── Document section

From such a view of the river, it is really a very agreeable change to turn to that of the picturesque character of its banks. In truth, the landscape painter has the best of it in looking at this world almost anywhere, little as some parts of it may charm his eye, or seem adapted to his art. But the banks of the Rhine present a great deal of what might seem made on purpose for him; we were not fully aware how much, before the present work came under our inspection. It shares the fate of many great rivers, in being forbidden to come into the ocean in a grand style. But it is peculiarly unfortunate in leaving behind such scenery as that here delineated, to run its last stage through one of the most doleful flats in the creation.

────
── Entries shown

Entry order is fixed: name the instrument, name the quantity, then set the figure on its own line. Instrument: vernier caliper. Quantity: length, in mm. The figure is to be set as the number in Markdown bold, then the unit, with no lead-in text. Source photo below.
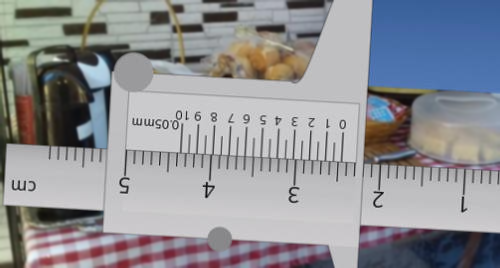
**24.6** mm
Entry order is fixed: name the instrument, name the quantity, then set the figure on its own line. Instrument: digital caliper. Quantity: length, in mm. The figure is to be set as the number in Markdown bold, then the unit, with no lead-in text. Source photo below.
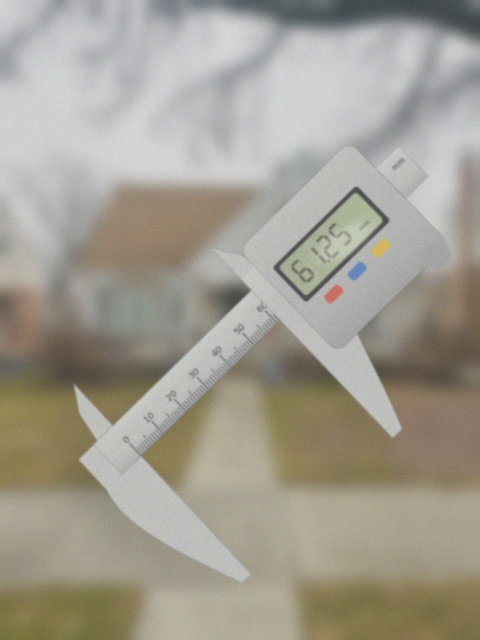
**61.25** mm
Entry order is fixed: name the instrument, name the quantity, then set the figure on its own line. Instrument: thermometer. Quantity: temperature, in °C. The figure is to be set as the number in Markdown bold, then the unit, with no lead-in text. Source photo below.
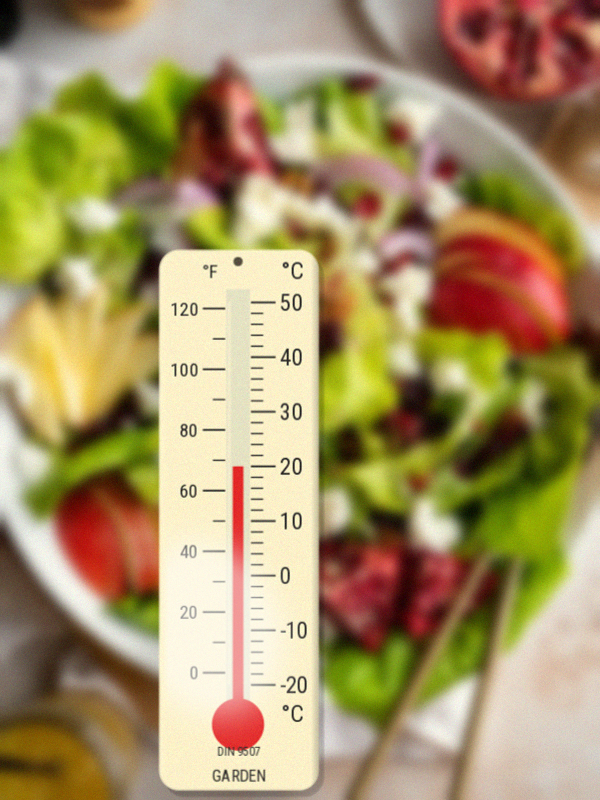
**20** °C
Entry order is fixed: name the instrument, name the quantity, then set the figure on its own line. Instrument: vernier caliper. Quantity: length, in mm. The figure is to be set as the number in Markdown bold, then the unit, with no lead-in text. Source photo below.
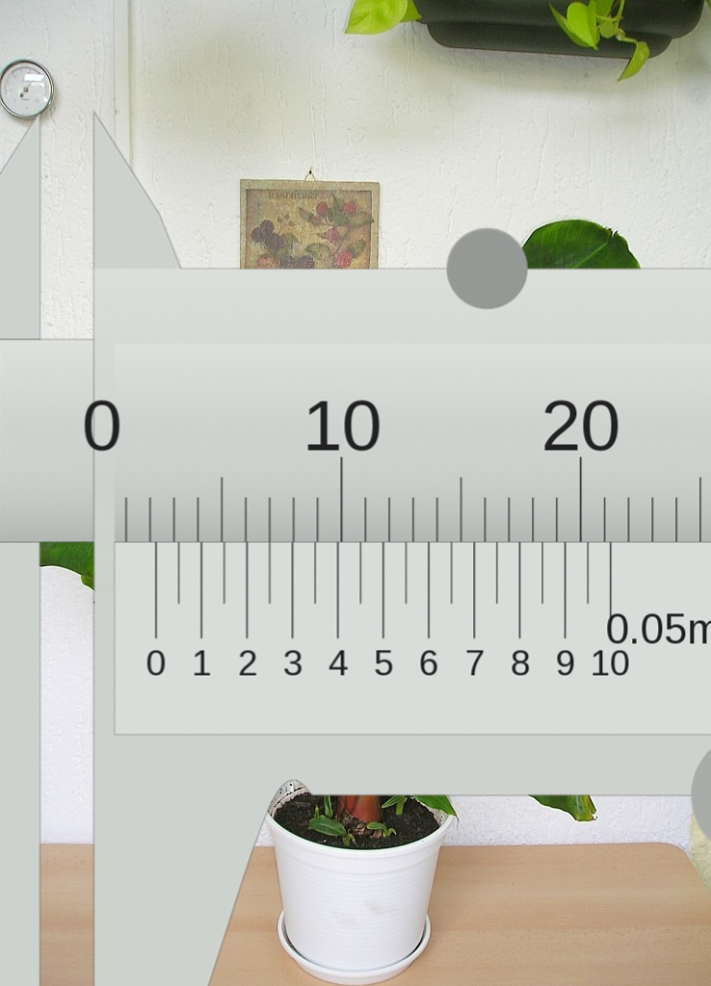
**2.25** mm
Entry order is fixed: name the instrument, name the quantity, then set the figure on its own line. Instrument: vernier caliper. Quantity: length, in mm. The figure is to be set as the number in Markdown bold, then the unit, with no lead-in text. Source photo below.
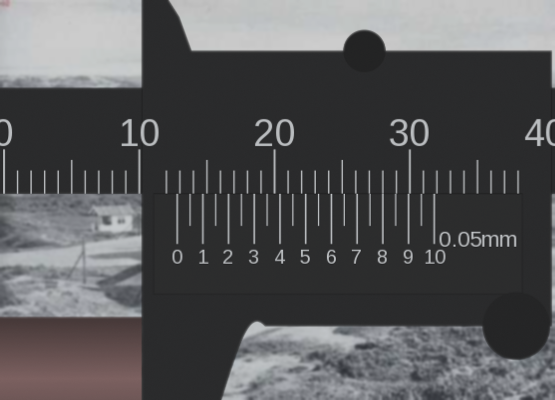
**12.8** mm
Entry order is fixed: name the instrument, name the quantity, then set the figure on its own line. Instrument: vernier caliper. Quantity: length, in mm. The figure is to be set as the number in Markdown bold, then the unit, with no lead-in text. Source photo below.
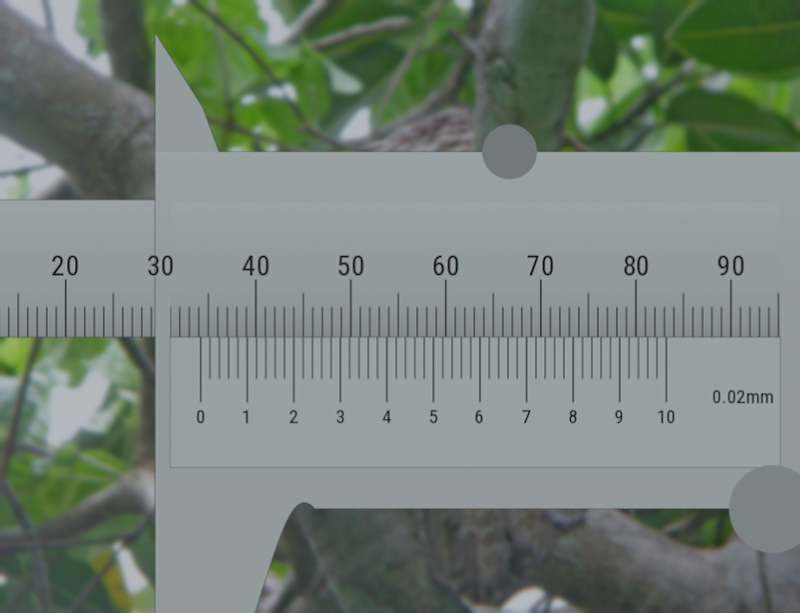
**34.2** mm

────
── Entries shown

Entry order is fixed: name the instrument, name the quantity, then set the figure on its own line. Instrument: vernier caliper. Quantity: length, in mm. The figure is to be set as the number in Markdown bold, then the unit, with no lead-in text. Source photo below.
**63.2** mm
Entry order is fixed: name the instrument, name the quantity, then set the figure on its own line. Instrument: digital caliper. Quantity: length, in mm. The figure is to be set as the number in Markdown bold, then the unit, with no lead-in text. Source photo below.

────
── Entries shown

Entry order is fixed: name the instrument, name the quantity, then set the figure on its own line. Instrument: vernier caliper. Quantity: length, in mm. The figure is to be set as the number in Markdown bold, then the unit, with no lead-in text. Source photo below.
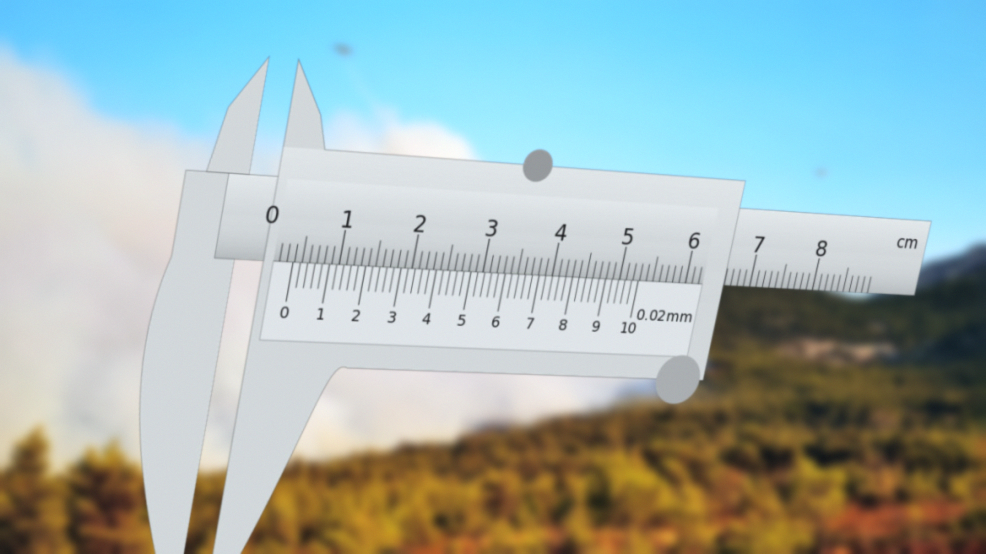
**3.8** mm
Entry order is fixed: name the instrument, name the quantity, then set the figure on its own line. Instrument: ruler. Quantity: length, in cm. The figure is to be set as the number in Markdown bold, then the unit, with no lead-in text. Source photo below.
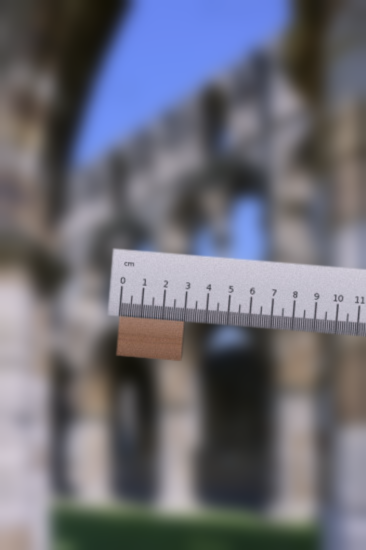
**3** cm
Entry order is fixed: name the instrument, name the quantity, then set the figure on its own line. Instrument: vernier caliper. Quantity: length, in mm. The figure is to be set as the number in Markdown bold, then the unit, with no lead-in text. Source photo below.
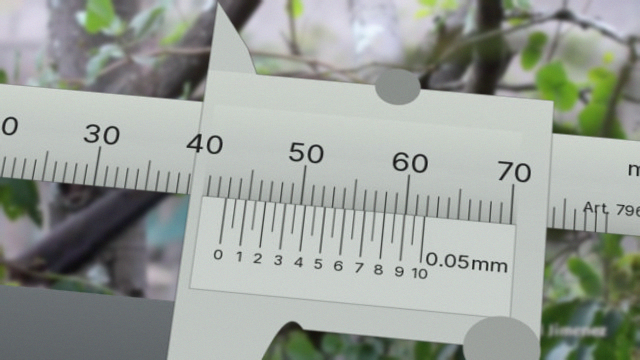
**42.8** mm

────

Questions to answer:
**1.** List every word in the passage on the banks of the Rhine that ends in "-ly".
**2.** Identify every line of the entries that contains the string "temperature", counting only matches in the same case, and copy each such line in full.

Answer set:
**1.** really, fully, peculiarly

**2.**
Entry order is fixed: name the instrument, name the quantity, then set the figure on its own line. Instrument: thermometer. Quantity: temperature, in °C. The figure is to be set as the number in Markdown bold, then the unit, with no lead-in text. Source photo below.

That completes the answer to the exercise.